Beethoven in Stalingrad. Eine Konzertreise

Ein Film von Claudia und Günther Wallbrecht

Rubrik: DVDs
Verlag/Label: Dreyer/Gaido DVD 21083
erschienen in: das Orchester 09/2014 , Seite 85

Die Schlacht um diese rus­sis­che Stadt, die Hitler um jeden Preis ein­nehmen wollte, da sie seit 1925 den Namen Stal­ins trug, gehört zu den grauen­haftesten Ereignis­sen des Zweit­en Weltkriegs, ver­bun­den mit Mil­lio­nen von Toten. Die Musik­er des Osnabrück­er Sym­phonieorch­esters reis­ten Anfang 2013 nach Wol­gograd, wie Stal­in­grad längst wieder heißt, um an den Feier­lichkeit­en zum rus­sis­chen Sieg vor 70 Jahren mit mehreren Konz­erten teilzunehmen. Damit waren sie übri­gens das erste deutsche Orch­ester, das in dieser Stadt spielte. Per­sön­liche Bezüge gab es auch unter den Musik­ern: Der Groß­vater eines Musik­er beispiel­sweise hat­te an der Schlacht um Stal­in­grad teil­nehmen müssen, die Mut­ter eines anderen ver­lor ihre Brüder dort.
Die Proben für die Reise, die auf­grund ein­er per­sön­lichen Ini­tia­tive des Geigers Chris­t­ian Hei­necke zus­tande kam, fan­den zusät­zlich zu den Proben für den reg­ulären Konz­ert­be­trieb statt. Fast zwei Jahre lang dauerte seine ehre­namtliche Organ­i­sa­tion­sar­beit. Hei­necke, der sich inten­siv mit der Schlacht um Stal­in­grad beschäftigt hat, ist sich sich­er, dass Musik zur „Völk­erver­ständi­gung“ beitra­gen könne. „Die Poli­tik kann es noch nicht“, sagt er im Inter­view zu Beginn der Doku­men­ta­tion. „Bei rel­a­tiv milden zehn Grad minus“ kam das Sym­phonieorch­ester Osnabrück in Wol­gograd an. Schnee und Siegessäulen, sehr große hero­is­che Stat­uen, auch die Tribü­nen für den 70. Jahrestag des Endes der Schlacht fie­len den deutschen Musik­ern auf. Die Kom­mu­nika­tion zwis­chen dem deutschen und dem rus­sis­chen Orch­ester in der ersten Probe klappte hör­bar gut, auch wenn bei­de aus ver­schiede­nen Aus­gaben spiel­ten. Edward Serov, der rus­sis­che Chefdiri­gent, und Andreas Hotz, Gen­eral­musikdi­rek­tor in Osnabrück, mussten lediglich disku­tieren, ob Beethoven ein biss­chen roman­tis­ch­er oder ein biss­chen schlanker auf die Bühne kam.

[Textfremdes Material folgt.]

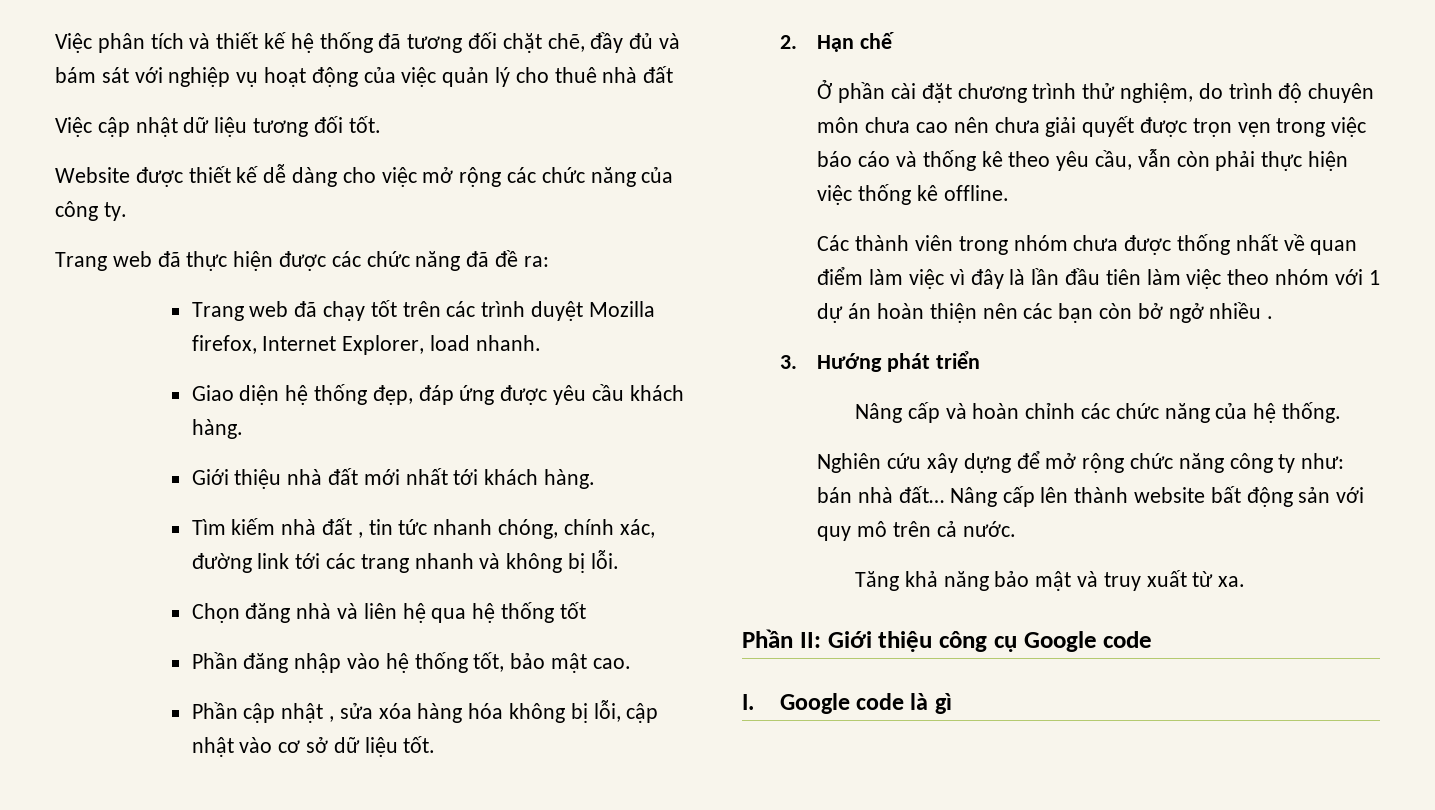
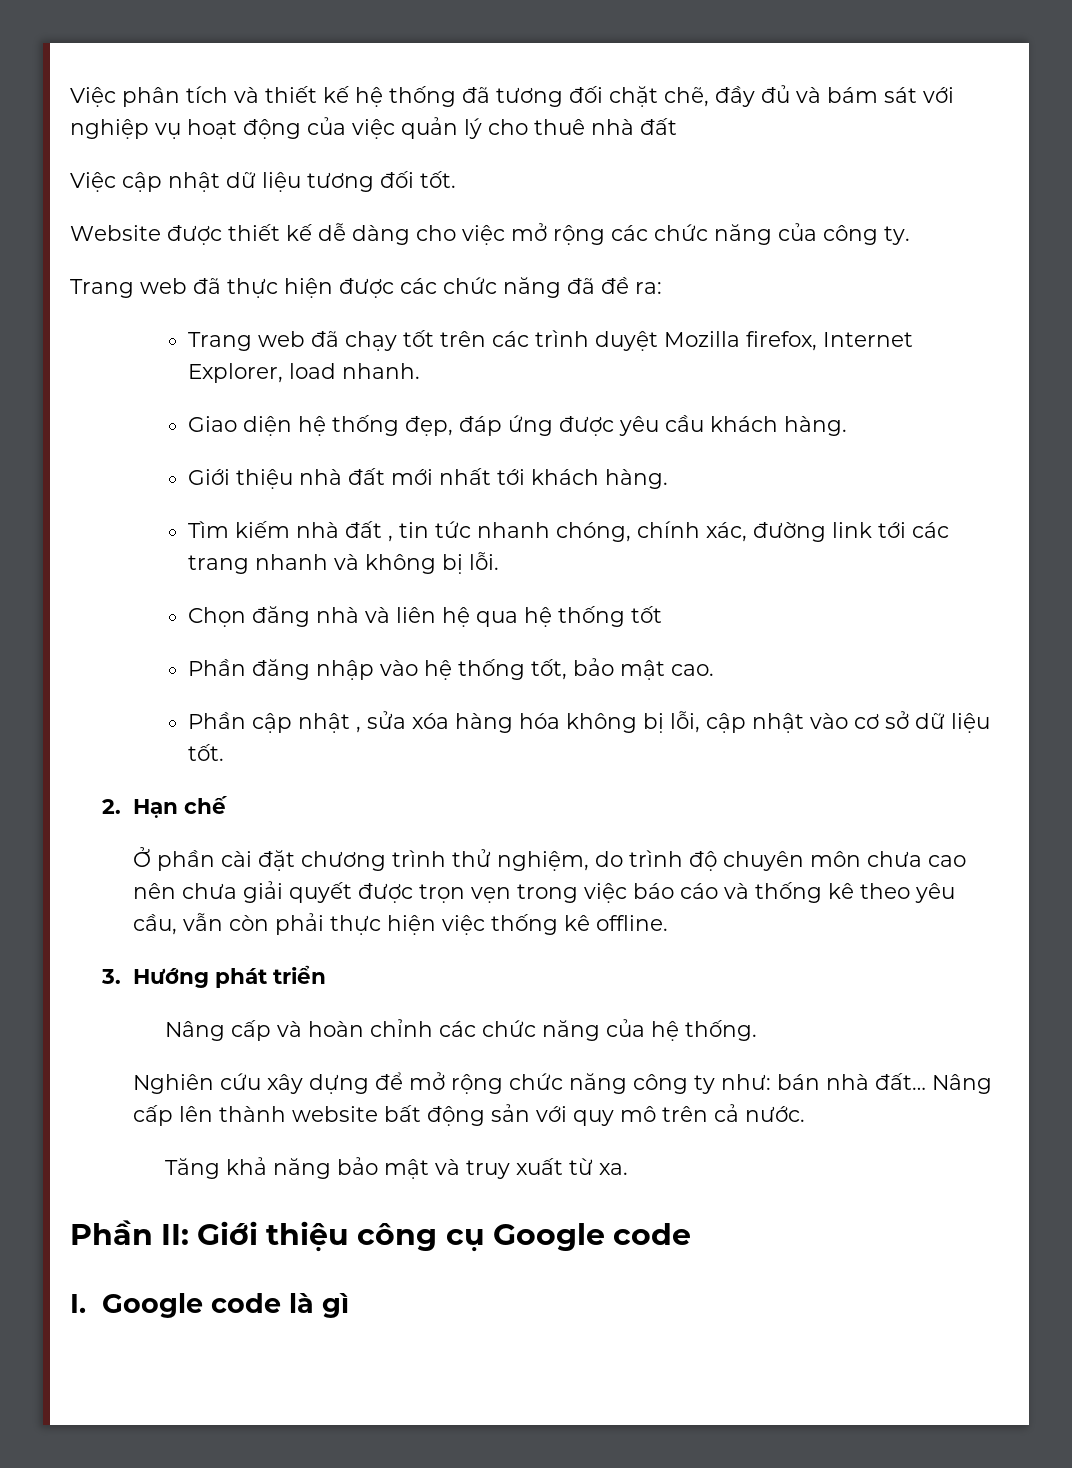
[817,234,1358,255] [817,267,1380,289] [817,302,1274,323] // Các thành viên trong nhóm chưa được thống nhất về quan điểm làm việc vì đây là lần đầu tiên làm việc theo nhóm với 1 dự án hoàn thiện nên các bạn còn bở ngở nhiều . -> (669, 923) none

Neben den Konz­erten blieb Zeit, um Denkmäler mit den schi­er end­losen Lis­ten der Namen der Kriegstoten zu besuchen. Die Musik­er ließ das sichtlich nicht kalt.

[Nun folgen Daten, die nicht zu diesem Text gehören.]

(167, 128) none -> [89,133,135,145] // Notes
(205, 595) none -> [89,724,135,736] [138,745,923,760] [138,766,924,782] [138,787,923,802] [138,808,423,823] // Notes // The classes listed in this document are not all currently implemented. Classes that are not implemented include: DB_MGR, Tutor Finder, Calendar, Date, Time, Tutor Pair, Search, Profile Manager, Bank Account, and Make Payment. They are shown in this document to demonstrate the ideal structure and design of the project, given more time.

Auch Bratschistin Tabea Zim­mer­mann traf zum Jubiläum­skonz­ert der bei­den Orch­ester ein. Sie hat­te sich mit der Schlacht um Stal­in­grad beschäftigt und mit ihren Eltern Gespräche darüber geführt. „Wenn es
darum geht, eine Geste der Fre­und­schaft oder der Ver­söh­nung zu machen, dann ist Musik genau die richtige Sprache“, meint Tabea Zim­mer­mann. Bewusst habe sie Hin­demiths Bratschenkonz­ert für dieses Pro­gramm gewün­scht, denn Hin­demith war in Nazideutsch­land ver­femt.
Die Musik­er aus Osnabrück wur­den allen­thal­ben fre­undlich begrüßt, selb­st rus­sis­che Vet­er­a­nen gin­gen pos­i­tiv auf sie zu. Und die Osnabrück­er? Sie genossen die Gast­fre­und­schaft und spiel­ten mit den rus­sis­chen Kol­le­gen am Ende ein grandios­es gemein­sames Konz­ert. Die Musik dieser Konz­ertreise ist in Auss­chnit­ten immer wieder zu hören (und als Bonus­mat­erail noch ein­mal aus­führlich), sodass diese her­vor­ra­gende DVD geschickt die Grat­wan­derung zwis­chen Reise­doku­men­ta­tion und Konz­ertvideo schafft.